Right-click run as admistator is not working. I will post my system information.

Rating: 1.0 Windows experience Index.

Processor: Intel(R) Pentium(R) 4 CPU 3.20GHx

Installed memory(RAM): 1.00 GB

System type: 32-bit operaying system.

Premiere Pro CS5 requirements:
# Intel® Core™2 Duo or AMD Phenom® II processor; 64-bit support required
# 64-bit operating system required: Microsoft® Windows Vista® Home Premium, Business, Ultimate, or Enterprise with Service Pack 1 or Windows® 7
# 2GB of RAM (4GB or more recommended).

I guess its not going to work.

What if i upgrade my computer, will i lose all my data?


----------



## koala (Mar 27, 2005)

Upgrading your hardware (CPU/RAM) won't affect your data, but if you upgrade to 64-bit Windows you should backup anything you want to keep, format the drive, install Windows and then restore your files.

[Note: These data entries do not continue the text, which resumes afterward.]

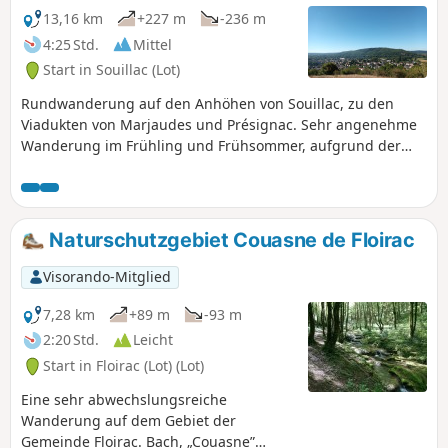
13,16 km
+227 m
-236 m
4:25 Std.
Mittel
Start in Souillac (Lot)
Rundwanderung auf den Anhöhen von Souillac, zu den
Viadukten von Marjaudes und Présignac. Sehr angenehme
Wanderung im Frühling und Frühsommer, aufgrund der
vielfältigen Flora, der weiten Ausblicke, des Vogelgesangs,
der schattigen und abwechslungsreichen Passagen und
der Ruhe der Wanderung.
Naturschutzgebiet Couasne de Floirac
Visorando-Mitglied
7,28 km
+89 m
-93 m
2:20 Std.
Leicht
Start in Floirac (Lot) (Lot)
Eine sehr abwechslungsreiche
Wanderung auf dem Gebiet der
Gemeinde Floirac. Bach, „Couasne”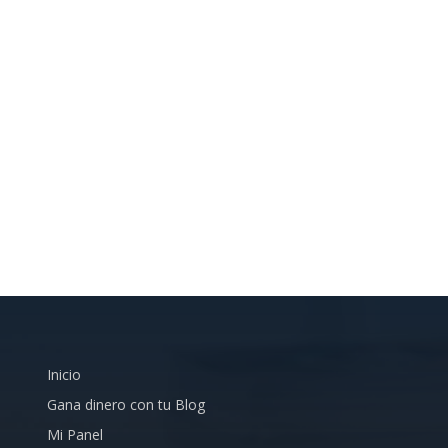
Inicio
Gana dinero con tu Blog
Mi Panel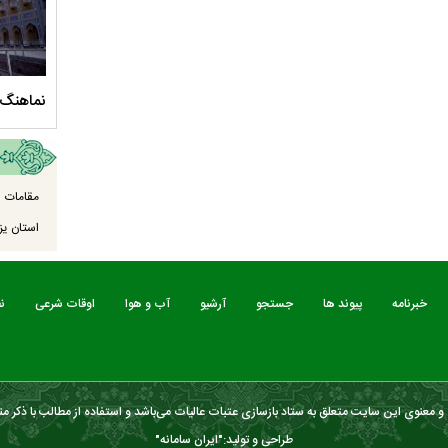
سلام الله علیها
مستند بلند - تارعشق، پود ارادت - قسمت دوم
نماهنگ 
مقامات ا
استان یزد
خبرنامه
پیوند ها
جستجو
آرشیو
آب و هوا
اوقات شرعی
ن
 معنوی این سایت متعلق به ستاد بازسازی عتبات عالیات می‌باشد و استفاده از مطالب با ذکر من
طراحی و تولید:"
ایران سامانه
"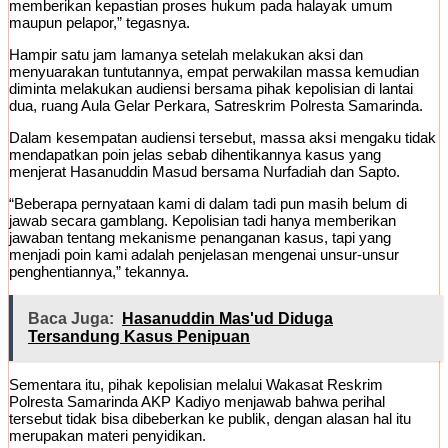
memberikan kepastian proses hukum pada halayak umum
maupun pelapor,” tegasnya.
Hampir satu jam lamanya setelah melakukan aksi dan
menyuarakan tuntutannya, empat perwakilan massa kemudian
diminta melakukan audiensi bersama pihak kepolisian di lantai
dua, ruang Aula Gelar Perkara, Satreskrim Polresta Samarinda.
Dalam kesempatan audiensi tersebut, massa aksi mengaku tidak
mendapatkan poin jelas sebab dihentikannya kasus yang
menjerat Hasanuddin Masud bersama Nurfadiah dan Sapto.
“Beberapa pernyataan kami di dalam tadi pun masih belum di
jawab secara gamblang. Kepolisian tadi hanya memberikan
jawaban tentang mekanisme penanganan kasus, tapi yang
menjadi poin kami adalah penjelasan mengenai unsur-unsur
penghentiannya,” tekannya.
Baca Juga:
Hasanuddin Mas'ud Diduga
Tersandung Kasus Penipuan
Sementara itu, pihak kepolisian melalui Wakasat Reskrim
Polresta Samarinda AKP Kadiyo menjawab bahwa perihal
tersebut tidak bisa dibeberkan ke publik, dengan alasan hal itu
merupakan materi penyidikan.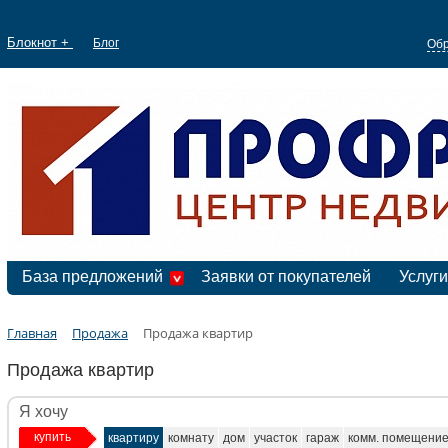
Блокнот +
Блог
Обр
База предложений
Заявки от покупателей
Услуги
Главная
Продажа
Продажа квартир
Продажа квартир
Я хочу
купить
квартиру
комнату
дом
участок
гараж
комм. помещени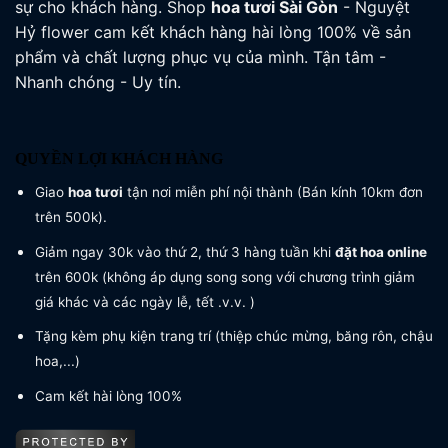
sự cho khách hàng. Shop
hoa tươi
Sài Gòn
- Nguyệt
Hỷ flower cam kết khách hàng hài lòng 100% về sản
phẩm và chất lượng phục vụ của mình. Tận tâm -
Nhanh chóng - Uy tín.
QUYỀN LỢI KHÁCH HÀNG
Giao
hoa tươi
tận nơi miễn phí nội thành (Bán kính 10km đơn
trên 500k).
Giảm ngay 30k vào thứ 2, thứ 3 hàng tuần khi
đặt hoa online
trên 600k (không áp dụng song song với chương trình giảm
giá khác và các ngày lễ, tết .v.v. )
Tặng kèm phụ kiện trang trí (thiệp chúc mừng, băng rôn, chậu
hoa,...)
Cam kết hài lòng 100%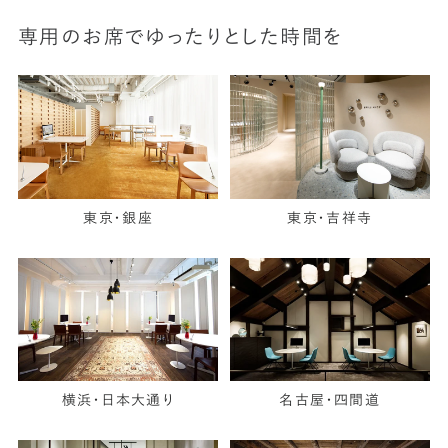
専用のお席でゆったりとした時間を
東京・銀座
東京・吉祥寺
横浜・日本大通り
名古屋・四間道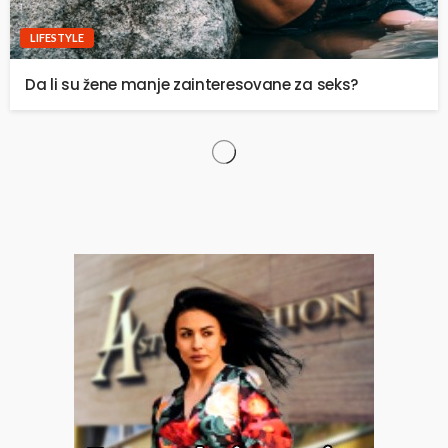
LIFESTYLE
Da li su žene manje zainteresovane za seks?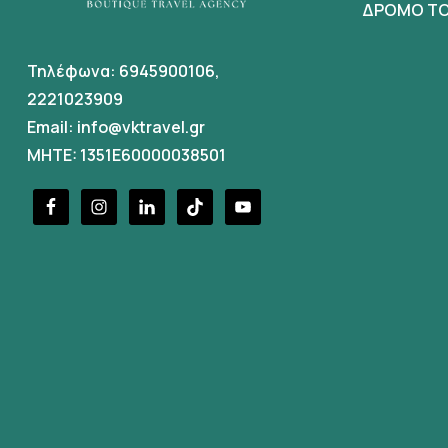
ΔΡΟΜΟ ΤΟ
Τηλέφωνα:
6945900106
,
2221023909
Email:
info@vktravel.gr
MHTE: 1351E60000038501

Your motherboard might not be suitable for a dual core CPU. Let us know if you need any help choosing new parts.


----------



## Geekomatic (Jul 19, 2010)

You can add RAM (memory) as easy as replacing a SIM card in a mobile phone.

The 64 bit Windows requires an operating system upgrade & saving of data (as stated before).

I'd attempt the RAM upgrade first- go to crucial.com & install/run their online RAM configurator. It will tell you what you have, what you can install.

If more RAM won't run it, you're not out anything- but will need to consider an OS upgrade...


----------